Des manifestants lycéens subventionnés par la FIDL et la CGT

Révélation de La Provence à Martigues (Bouches-du-Rhône)

Légende de la photo - Les lycéens de Langevin et de Lurçat [deux des lycées de la ville] veulent se faire entendre»• Une centaine d'élèves des lycées Langevin et Lurçat ont défilé dans les rues hier matin. A Henri Wallon par contre, les collégiens n'ont pas eu le droit de sortir de l'établissement.

Texte de l’article
Organisation difficile hier matin [mardi 29 avril] sur le parking du lycée Langevin. Certains étudiants ne sont pas venus, d'autres ont préféré aller en cours, et d'autres "ne voulaient tout simplement pas marcher". Finalement, après que les élèves de Lurçat les ont rejoints avec la "sono" -un groupe électrogène et un klaxon- le cortège a pris en [la] direction de l’Ile [quartier de la ville], provoquant des perturbations sur son passage.
Avec cette troisième manifestation, le mouvement s'organise peu à peu. Le Comité d'action des lycéens martégaux a déjà créé son site **** et selon les jeunes, des subventions de la Fidl et de la CGT devraient leur permettre de poursuivre la grève. Outre la journée du 1er mai, leur prochain rendez-vous est fixé au 15 mai. Cette fois, des bus [affrétés par la Mairie ou la CGT, où est la différence ?] emmèneront les élèves jusqu'à Marseille.
Jila Varoquier dans le quotidien régional La Provence (p.4 de l'édition du 30 avril 2008)

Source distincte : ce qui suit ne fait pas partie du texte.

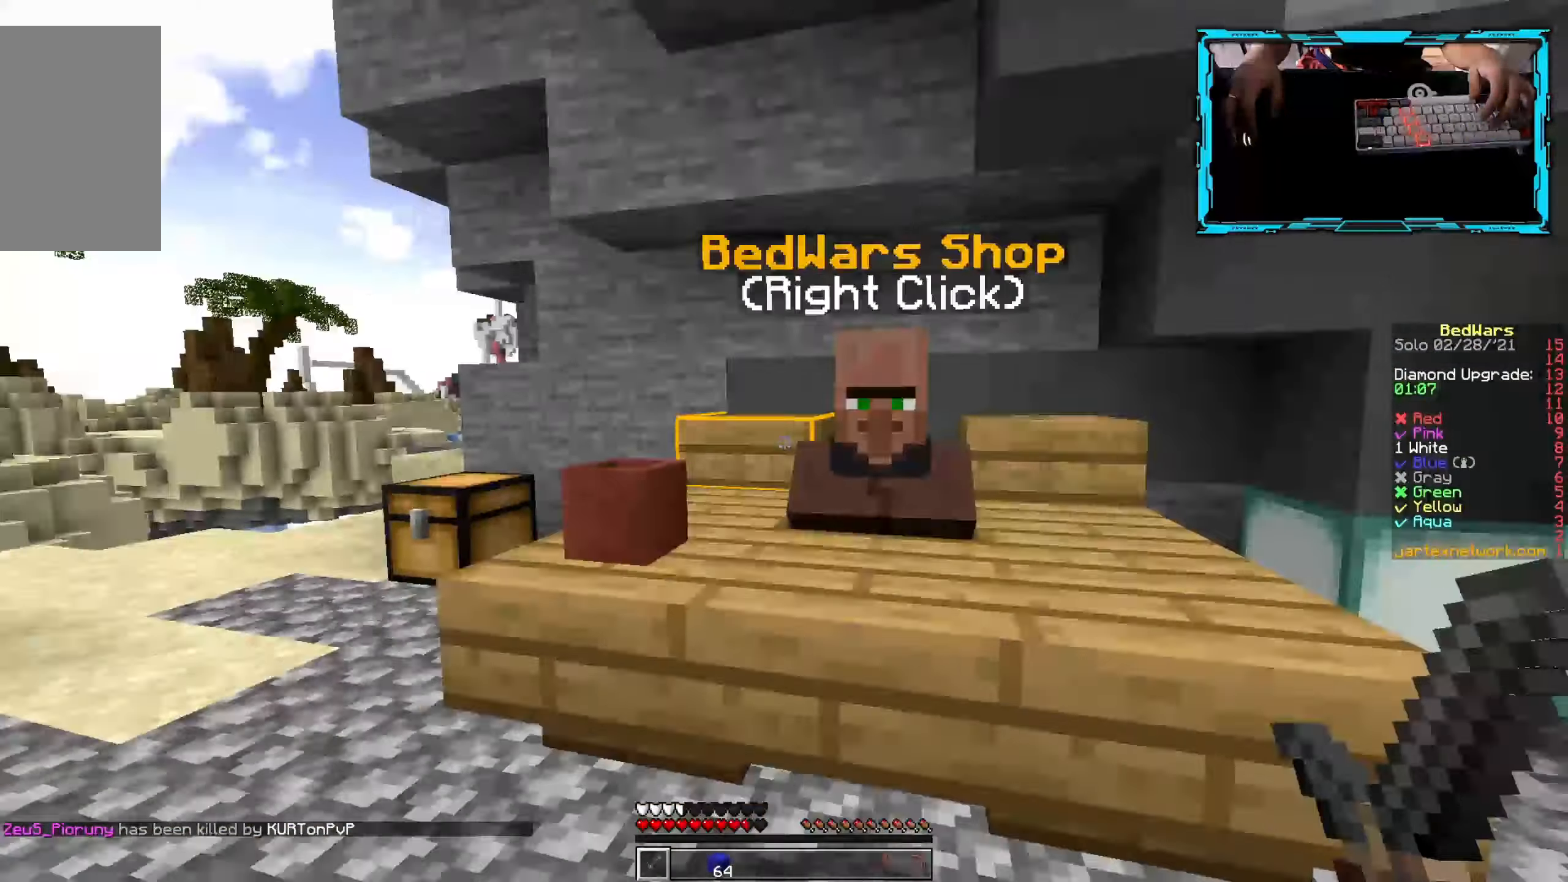
{"keys": [], "mouse": ["right"], "events": [[84, "mouse_right", "down"], [117, "w", "up"], [167, "mouse_right", "up"], [417, "mouse_right", "down"]]}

L’intervention de la CGT dans une municipalité communiste –dont le maire est Paul Lombard– ne surprendra pas, d’autant que la commune est riche des industries pétro-chimiques polluantes, de Lavéra et Fos-sur-Mer principalement.
Que la FIDL participe à ce financement de la mobilisation -dite spontanée dans la presse- paraît toutefois plus indécent encore, mais révélateur de la manipulation des jeunes, pour les parents et les Français qui en douteraient encore. L’article ne mentionne pas le rôle de la FSU, largement communiste dans cette zone noyautée, mais c’est une réalité dont il est difficile de douter. Quel est celui du Conseil Régional socialiste, présidé par Michel Vauzelle?
Au total, un mouvement lycéen qui peine à exister est tenu en état de vie artificielle par l’argent que lui insuffle un syndicat ouvrier. La cohérence des anti-libéraux n’apparaît encore pas bien clairement dans ce gaspillage d’argent qui pourrait aller satisfaire des besoins essentiels, comme ceux des Restos du Cœur de la ville, plutôt que de servir à entretenir l'activisme politique d’une organisation aussi peu représentative de la vaste majorité des lycéens et donc majoritairement de mineurs .
Et l'agence de presse française qui affirmait que "le mouvement lycéen prend de l'ampleur" ne serait pas au courant ! Si ces professionnels de la désinformation le sont,
pourquoi ne mentionnent-ils pas ces subventions?

2 commentaires:

  1. Reste au Gouvernement, pour mettre un terme à ces mascarades polico-syndicales, à annuler tous les examens de fin d'année. Peut-être que les non grevistes et leurs Parents ne laisseront plus le champ libre à ces quelques exités irresponsables.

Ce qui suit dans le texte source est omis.